Debattieren lehren in schwierigen Zeiten – Ein Erfahrungsbericht

Am 5. September 2025 präsentierte schweiz debattiert einen Marktstand beim ERG-on-the-Spot Praxistag in Muttenz. Unter dem Motto Gutes tun in schwierigen Zeiten trafen sich Lehrpersonen und Bildungsinteressierte, um gemeinsam zu reflektieren, wie pädagogisches Handeln in einer Zeit globaler Herausforderungen aussehen kann.

Die Tagung begann mit einem Impuls von Dr. Alexandra Binnenkade und Dr. Robin Schmidt, die einen konzeptionellen Rahmen für das Thema schufen. Im Mittelpunkt stand die Überlegung, wie wir kleine Mikroräume schaffen können, um über eigene Handlungsspielräume in komplexen gesellschaftlichen Fragestellungen nachzudenken.

Im anschliessenden Barcamp wurde deutlich, wie vielfältig die emotionalen Reaktionen auf globale Schlüsselprobleme sind: Schuldgefühle beim Thema Nachhaltigkeit, Wut angesichts von Ungerechtigkeiten oder auch Gleichgültigkeit gegenüber demokratischen Krisen. Diese Bandbreite an Emotionen stellt Lehrpersonen vor die Herausforderung, Zugänge zu finden, die weder überfordern noch bagatellisieren.

Die Marktstandphase bot Raum für praktische Ansätze. Unser Stand von schweiz debattiert ermöglichte den Teilnehmenden, direkt in die Praxis einzutauchen: In kurzen 1-Minuten-Reden wurden gesellschaftlich relevante Themen aus verschiedenen, zufällig zugelosten Perspektiven beleuchtet.

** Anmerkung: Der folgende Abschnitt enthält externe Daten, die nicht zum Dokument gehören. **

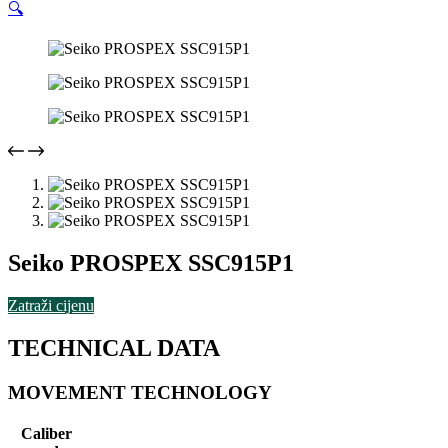
🔍
Seiko PROSPEX SSC915P1
Zatraži cijenu
TECHNICAL DATA
MOVEMENT TECHNOLOGY
Caliber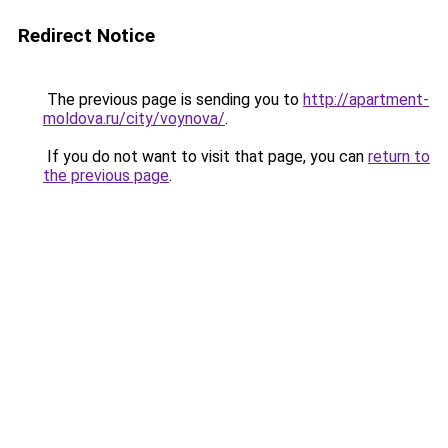
Redirect Notice
The previous page is sending you to
http://apartment-
moldova.ru/city/voynova/
.
If you do not want to visit that page, you can
return to
the previous page
.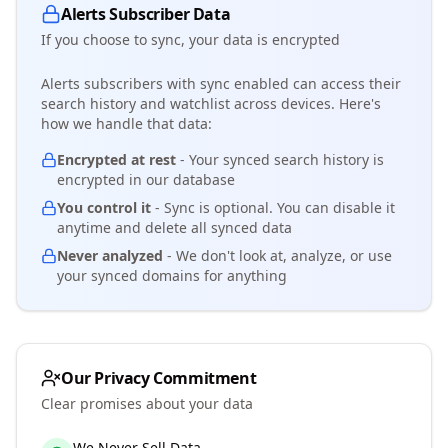
Alerts Subscriber Data
If you choose to sync, your data is encrypted
Alerts subscribers with sync enabled can access their
search history and watchlist across devices. Here's
how we handle that data:
Encrypted at rest
- Your synced search history is
encrypted in our database
You control it
- Sync is optional. You can disable it
anytime and delete all synced data
Never analyzed
- We don't look at, analyze, or use
your synced domains for anything
Our Privacy Commitment
Clear promises about your data
We Never Sell Data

Diese Mikroweiterbildung machte erfahrbar, dass Debattieren weit mehr ist als rhetorische Übung – es schult Empathie, kritisches Denken und die Fähigkeit, auch unbequeme Standpunkte nachzuvollziehen. Gerade diese Kompetenz des Perspektivwechsels fördert gegenseitiges Verständnis in einer zunehmend polarisierten Gesellschaft.

Gespräch mit Prof. Dr. Nadia Mazouz

Den Schlusspunkt bildete das Gespräch mit Prof. Dr. Nadia Mazouz von der ETH Zürich. Die Philosophin analysierte die Ergebnisse aus dem Barcamp und den Marktständen und kontextualisierte die Wahrnehmung gegenwärtiger Herausforderungen und die Bedeutung des „Gutes tun“ aus Sicht der Teilnehmenden. Sie beschrieb die aktuellen Herausforderungen als „Polykrise“ und führte durch verschiedene soziologische Betrachtungen historischer Zäsuren – von der Moderne über die Spätmoderne bis zu dem, was sie als „Zu-Spät-Moderne“ bezeichnete. In dieser Epoche erkennen wir die Probleme zwar deutlich, können aber mit unseren bestehenden Denkmodellen kaum positive Zukunftsvisionen entwickeln. Das Gespräch weckte auf jeden Fall die Neugier, mehr über ihre Forschung zu erfahren.

Persönliches Fazit

Für mich war dieser Praxistag eine bereichernde Erfahrung, die meine Überzeugung stärkte, dass das Debattiermodul ein wertvolles Instrument ist, das Perspektivwechsel ermöglicht und kritisches Denken fördert. Noch wichtiger sind vielleicht die Gesprächsräume, in denen Menschen sich über gesellschaftliche Themen austauschen können. Ich werde den Gedanken nicht los, dass „Wir sollten uns dafür interessieren, uns füreinander zu interessieren“ zwar simpel klingen mag, aber eine tiefe Wahrheit enthält: Echtes Interesse – an Menschen, ihren Standpunkten und auch ihren Zweifeln – bildet den Nährboden für eine Debattenkultur, die nicht spaltet, sondern verbindet. In einer Zeit zunehmender gesellschaftlicher Polarisierung ist dies mein Versprechen für den Unterricht: Wir können junge Menschen darauf vorbereiten, nicht nur informiert zu sein, sondern auch dialogfähig in die Zukunft zu gehen – sowohl im Konsens als auch im Dissens.